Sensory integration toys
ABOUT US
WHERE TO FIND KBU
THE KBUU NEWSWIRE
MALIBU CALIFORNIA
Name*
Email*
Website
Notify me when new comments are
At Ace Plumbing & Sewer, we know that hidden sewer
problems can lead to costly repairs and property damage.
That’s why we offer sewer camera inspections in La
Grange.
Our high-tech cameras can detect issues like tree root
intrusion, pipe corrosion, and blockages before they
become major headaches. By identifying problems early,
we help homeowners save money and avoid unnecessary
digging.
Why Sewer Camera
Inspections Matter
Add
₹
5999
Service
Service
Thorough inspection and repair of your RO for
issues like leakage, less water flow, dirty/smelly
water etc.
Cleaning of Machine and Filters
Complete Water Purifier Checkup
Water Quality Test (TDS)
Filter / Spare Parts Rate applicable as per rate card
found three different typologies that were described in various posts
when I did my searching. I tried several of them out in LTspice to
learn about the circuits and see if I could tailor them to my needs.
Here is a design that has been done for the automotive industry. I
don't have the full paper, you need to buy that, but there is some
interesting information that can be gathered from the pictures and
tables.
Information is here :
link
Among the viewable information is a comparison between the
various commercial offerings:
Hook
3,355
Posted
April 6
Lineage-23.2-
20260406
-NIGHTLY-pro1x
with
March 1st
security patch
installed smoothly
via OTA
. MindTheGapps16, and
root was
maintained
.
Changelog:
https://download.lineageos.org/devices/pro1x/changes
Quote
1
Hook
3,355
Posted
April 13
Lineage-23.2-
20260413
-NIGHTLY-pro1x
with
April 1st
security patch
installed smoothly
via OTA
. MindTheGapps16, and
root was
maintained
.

····················

**Task goal**
Pull out every line of the records that contains the word "various".

**Answer section**
found three different typologies that were described in various posts
various commercial offerings:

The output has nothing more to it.